Not enough ways for attendees to weigh in. School teachers will tell you that if you simply lecture kids, you’ll lose their attention quickly and the same is true for adults. People need to participate, share their ideas, and hear from others that overcame common challenges. Technology should be used to create online discussion forums, roundtables, networking opportunities and more intimate connections with speakers and panelists. Do that, and satisfaction among attendees rises when they think about their virtual experience.

Overcomplicating the technology. Platforms can be intimidating, but they shouldn’t be too hard for the average non-technical person to use. If the platform is loaded with features, as ours is, you don’t have to use each one of them. Pick the features that are most impactful, turn those on, and skip ones that are less significant or not relevant to your event. Figure out what you can customize and control and leave the rest to the technology organization.

Not making it fun. You can’t be boring. We’ve now had almost 2 years of executing virtual events who have used a variety of ways to amp up the fun beyond the traditional cocktail party. Our customers have done virtual 5K races, held contests, had “hangout” spaces, and invited fun people to appear at networking events. One show even had the bouncer from the Jerry Springer show. You can imagine how interesting his stories were! Events have had cartoonist draw what was happening in the networking lounge and the list goes on and on. The internet is a treasure trove of ideas that you don’t have to think up yourself, just borrow and add them.
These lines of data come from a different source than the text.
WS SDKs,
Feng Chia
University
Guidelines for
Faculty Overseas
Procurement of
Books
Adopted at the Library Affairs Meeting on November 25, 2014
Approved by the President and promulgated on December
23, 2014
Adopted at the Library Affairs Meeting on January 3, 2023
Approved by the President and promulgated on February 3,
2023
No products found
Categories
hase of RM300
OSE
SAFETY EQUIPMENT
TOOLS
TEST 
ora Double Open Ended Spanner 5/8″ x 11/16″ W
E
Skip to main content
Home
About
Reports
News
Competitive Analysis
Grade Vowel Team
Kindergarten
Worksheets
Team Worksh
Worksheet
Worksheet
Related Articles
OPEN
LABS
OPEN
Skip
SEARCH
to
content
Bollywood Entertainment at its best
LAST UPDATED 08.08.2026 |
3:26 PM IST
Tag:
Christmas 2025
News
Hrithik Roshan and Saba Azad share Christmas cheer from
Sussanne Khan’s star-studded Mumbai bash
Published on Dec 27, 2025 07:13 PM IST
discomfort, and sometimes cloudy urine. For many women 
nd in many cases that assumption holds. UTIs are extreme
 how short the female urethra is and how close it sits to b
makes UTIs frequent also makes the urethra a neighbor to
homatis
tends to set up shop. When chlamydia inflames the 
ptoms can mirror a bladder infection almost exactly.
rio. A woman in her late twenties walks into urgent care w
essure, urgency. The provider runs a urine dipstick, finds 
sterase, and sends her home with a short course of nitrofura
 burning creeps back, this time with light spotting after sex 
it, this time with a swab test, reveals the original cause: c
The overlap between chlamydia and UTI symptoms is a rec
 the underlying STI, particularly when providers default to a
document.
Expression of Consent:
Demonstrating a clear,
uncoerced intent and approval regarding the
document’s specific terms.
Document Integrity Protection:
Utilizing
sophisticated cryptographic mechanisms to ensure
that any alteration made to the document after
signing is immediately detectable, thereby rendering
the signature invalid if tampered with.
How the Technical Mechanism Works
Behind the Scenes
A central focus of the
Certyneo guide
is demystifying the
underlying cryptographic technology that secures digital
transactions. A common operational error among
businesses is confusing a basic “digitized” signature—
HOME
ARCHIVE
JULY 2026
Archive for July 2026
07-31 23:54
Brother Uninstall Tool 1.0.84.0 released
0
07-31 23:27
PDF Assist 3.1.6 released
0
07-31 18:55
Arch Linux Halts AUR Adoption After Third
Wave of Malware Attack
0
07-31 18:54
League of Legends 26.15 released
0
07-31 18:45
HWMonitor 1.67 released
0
Now that we’ve talked about the elephants in the room that make virtual seem more difficult and some strategies to get around those issues, let’s talk about how a shift in all our mindsets can turn virtual from a negative into a positive.

First, the at-home attendee is not the enemy. If the attendee didn’t purchase a ticket for the live event, they are still worthy of an experience that educates, informs, and engages them. Your most loyal audience may be the ones watching at home. It’s not our job to gatekeep how people consume content or interact with each other, but to expand our horizons to include everyone. Of course, the live attendee will spend more, but only serving that person runs the risk of alienating a growing segment of your audience.

We must recognize that technology is improving at an accelerated rate. In the past, the difference between experiencing an event in person or from home was staggering, but technology is rising to the occasion and continuing to evolve. Video platforms offer amazing streaming experiences. Event platforms are building in interactivity, competition, feedback, social media, and offering more options to keep attendees engaged and involved. Automation is improving so once you set up the platform, the routines kick in and do the work for you freeing you up to focus on strategy not technology.

It’s time to embrace that your audience has changed forever. They’ve had almost two years of working from home. They are used to Slack, Zoom, BlueJeans, robo-watching and consuming content online. Live event hosts must determine how to merge the worlds of digital and live attendees. It’s a challenge to add interactive elements into the at-home attendee experiences and at the same time improve the integration of live experiences into the virtual event world to create better experiences for those that come to the venue. But it’s worth and ultimately, we must engage attendees wherever they are — on their phones, TVs or in the exhibit hall.


There doesn’t have to be an elephant in the room when it comes to your thoughts on the work it takes to deliver a great virtual and live event to the same audience at the same time. Let’s acknowledge that it takes more work, a higher-level strategy, and partnerships to ease the burden of doing both live and virtual. But we also must acknowledge that virtual events and the digital ways we consume content have always been there. The pandemic only served to accelerate trends that were already poised to upend the status quo. Attendees and exhibitors have changed, and we need to keep moving forward and change with them.